Presseaussendung, Urlaub

GPA-djp-Brantner/Pfatschbacher: Sechs Wochen Urlaub auch für Beschäftigte im Handel

Hohe Fluktuation macht höheren Anspruch fast unmöglich! „Die GPA-djp Forderung nach sechs Wochen Urlaub für mehr Beschäftigte hat im Handel eine besondere Relevanz“, betont der Vorsitzende des Wirtschaftsbereichs Handels in der GPA-djp, Franz Georg Brantner, Zentralbetriebsratsvorsitzender der Herba-Chemosan.  Zwar haben ArbeitnehmerInnen, wenn sie 25 Jahre beim selben Arbeitgeber beschäftigt sind, den Anspruch auf eine sechste Urlaubswoche, die  Zahl der Beschäftigten, die diese sechste Urlaubswoche tatsächlich erreichen, geht aber zurück. Vor zehn Jahren erreichte noch rund ein Drittel aller Beschäftigten den Anspruch auf sechs Wochen Urlaub, mittlerweile ist es ungefähr ein Zehntel, wie eine IFES-Umfrage belegt. „Die durchschnittliche Verweildauer bei ein und dem selben Unternehmen wird sich weiter nach unten entwickeln“, so Brantner „und gerade der Handel ist ein Bereich, in dem die Fluktuation besonders hoch ist und die Chance auf eine sechste Woche Urlaub wird immer kleiner wird. Gleichzeitig wird den Beschäftigten im Handel aber immer mehr Flexibilität abverlangt – wir haben eine Schieflage, bei deren Korrektur neue Voraussetzungen für die sechste Urlaubswoche schon helfen würde.“

„Es geht uns auch um mehr Gerechtigkeit“, ergänzt die stv. GPA-djp Bundesvorsitzende und Vorsitzende der GPA-djp Salzburg, Margit Pfatschbacher, Zentralbetriebsratsvorsitzende von Interspar. Im Bemühen um mehr Verteilungsgerechtigkeit sei das Einkommen natürlich ein wesentlicher Aspekt, „mehr Verteilungsgerechtigkeit lässt sich aber auch dadurch ereichen, dass man die Arbeitszeit besser verteilt“, fordert Pfatschbacher eine vernünftige Diskussion über die sechste Urlaubswoche für alle.

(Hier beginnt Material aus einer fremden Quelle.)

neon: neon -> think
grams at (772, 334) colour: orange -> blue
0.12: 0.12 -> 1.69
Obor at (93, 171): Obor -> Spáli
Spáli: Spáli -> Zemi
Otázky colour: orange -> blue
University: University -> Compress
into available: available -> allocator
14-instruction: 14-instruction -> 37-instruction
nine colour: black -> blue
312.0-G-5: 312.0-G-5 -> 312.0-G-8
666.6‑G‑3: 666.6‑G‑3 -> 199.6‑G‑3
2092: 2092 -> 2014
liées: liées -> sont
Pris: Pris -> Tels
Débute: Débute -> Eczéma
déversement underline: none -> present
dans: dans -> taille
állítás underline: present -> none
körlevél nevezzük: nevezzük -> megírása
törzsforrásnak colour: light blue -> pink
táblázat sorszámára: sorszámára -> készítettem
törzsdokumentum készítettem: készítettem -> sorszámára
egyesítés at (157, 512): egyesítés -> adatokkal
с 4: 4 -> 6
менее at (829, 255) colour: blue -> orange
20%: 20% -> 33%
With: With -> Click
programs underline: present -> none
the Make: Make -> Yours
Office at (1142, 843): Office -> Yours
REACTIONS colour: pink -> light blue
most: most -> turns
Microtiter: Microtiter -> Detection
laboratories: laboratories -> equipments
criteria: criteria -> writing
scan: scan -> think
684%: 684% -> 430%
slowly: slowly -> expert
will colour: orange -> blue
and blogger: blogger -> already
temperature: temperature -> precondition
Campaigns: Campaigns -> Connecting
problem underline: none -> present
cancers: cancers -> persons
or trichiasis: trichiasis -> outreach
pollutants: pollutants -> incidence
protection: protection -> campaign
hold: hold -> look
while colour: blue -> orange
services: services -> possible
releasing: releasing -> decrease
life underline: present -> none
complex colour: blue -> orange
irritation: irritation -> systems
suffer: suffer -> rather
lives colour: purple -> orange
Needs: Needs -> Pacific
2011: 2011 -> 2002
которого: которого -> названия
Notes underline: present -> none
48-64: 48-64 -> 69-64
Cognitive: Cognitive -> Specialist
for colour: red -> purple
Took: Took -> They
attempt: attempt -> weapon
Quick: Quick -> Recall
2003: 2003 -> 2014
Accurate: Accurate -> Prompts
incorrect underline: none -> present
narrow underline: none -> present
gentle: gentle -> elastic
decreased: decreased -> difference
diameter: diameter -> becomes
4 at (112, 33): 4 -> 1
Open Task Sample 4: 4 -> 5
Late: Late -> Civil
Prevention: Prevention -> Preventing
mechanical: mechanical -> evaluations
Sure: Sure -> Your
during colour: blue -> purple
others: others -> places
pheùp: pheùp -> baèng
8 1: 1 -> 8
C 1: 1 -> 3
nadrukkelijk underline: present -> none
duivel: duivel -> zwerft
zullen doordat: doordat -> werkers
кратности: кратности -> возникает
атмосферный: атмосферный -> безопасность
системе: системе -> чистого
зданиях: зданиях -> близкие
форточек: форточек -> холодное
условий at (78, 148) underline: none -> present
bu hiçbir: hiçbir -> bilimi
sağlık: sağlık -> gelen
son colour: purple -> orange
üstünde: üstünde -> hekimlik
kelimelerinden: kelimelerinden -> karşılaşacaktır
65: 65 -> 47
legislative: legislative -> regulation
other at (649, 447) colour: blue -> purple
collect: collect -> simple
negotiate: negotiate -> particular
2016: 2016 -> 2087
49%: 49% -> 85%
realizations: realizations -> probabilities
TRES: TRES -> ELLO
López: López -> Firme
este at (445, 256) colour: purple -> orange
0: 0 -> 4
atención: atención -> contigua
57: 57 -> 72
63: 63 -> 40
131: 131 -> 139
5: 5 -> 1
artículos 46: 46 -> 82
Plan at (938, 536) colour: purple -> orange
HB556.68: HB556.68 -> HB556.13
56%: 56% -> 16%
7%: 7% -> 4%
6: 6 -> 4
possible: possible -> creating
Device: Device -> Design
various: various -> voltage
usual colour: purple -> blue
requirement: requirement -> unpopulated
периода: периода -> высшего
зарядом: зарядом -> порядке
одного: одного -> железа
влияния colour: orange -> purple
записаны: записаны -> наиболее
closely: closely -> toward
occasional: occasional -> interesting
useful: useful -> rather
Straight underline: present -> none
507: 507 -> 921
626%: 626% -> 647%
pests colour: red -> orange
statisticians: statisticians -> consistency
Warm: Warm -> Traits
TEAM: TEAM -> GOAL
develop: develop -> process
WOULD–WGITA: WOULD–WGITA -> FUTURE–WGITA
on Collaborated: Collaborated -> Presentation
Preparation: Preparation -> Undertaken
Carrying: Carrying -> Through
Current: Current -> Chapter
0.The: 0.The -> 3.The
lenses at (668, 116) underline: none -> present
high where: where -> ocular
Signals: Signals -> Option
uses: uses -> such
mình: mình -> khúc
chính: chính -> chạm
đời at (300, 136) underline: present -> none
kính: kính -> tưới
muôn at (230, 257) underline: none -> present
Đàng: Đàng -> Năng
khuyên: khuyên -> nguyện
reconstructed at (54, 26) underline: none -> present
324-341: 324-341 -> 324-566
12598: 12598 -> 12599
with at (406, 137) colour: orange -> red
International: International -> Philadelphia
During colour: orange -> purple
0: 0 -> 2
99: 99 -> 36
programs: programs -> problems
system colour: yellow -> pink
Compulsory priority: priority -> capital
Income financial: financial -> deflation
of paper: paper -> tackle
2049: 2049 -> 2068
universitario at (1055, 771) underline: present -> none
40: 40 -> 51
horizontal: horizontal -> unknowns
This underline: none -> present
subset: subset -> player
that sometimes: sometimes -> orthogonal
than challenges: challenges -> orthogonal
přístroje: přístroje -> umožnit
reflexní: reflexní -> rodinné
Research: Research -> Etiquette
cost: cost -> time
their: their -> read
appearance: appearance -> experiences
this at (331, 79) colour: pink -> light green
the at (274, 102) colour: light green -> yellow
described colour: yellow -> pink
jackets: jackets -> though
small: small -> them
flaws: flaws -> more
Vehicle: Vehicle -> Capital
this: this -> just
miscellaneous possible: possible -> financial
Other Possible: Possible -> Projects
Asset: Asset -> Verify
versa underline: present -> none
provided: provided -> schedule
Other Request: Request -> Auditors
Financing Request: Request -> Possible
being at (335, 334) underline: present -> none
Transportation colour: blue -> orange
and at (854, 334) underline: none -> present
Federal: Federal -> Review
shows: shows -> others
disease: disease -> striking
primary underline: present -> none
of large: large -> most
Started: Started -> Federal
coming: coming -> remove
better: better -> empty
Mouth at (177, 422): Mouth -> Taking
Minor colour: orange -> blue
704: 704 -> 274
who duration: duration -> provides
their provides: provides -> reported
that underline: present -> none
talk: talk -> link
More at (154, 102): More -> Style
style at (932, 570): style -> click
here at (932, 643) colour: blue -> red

“Wir sind nicht mehr bereit, die andauernde Benachteiligung von Handelsangestellten und hier wieder besonders von Frauen, hinzunehmen, wenn es um einen gewissen Arbeitszeitwohlstand geht. Auch Handelsangestellte haben ein Recht auf die sechste Urlaubswoche!”, betonen Brantner und Pfatschbacher abschließend.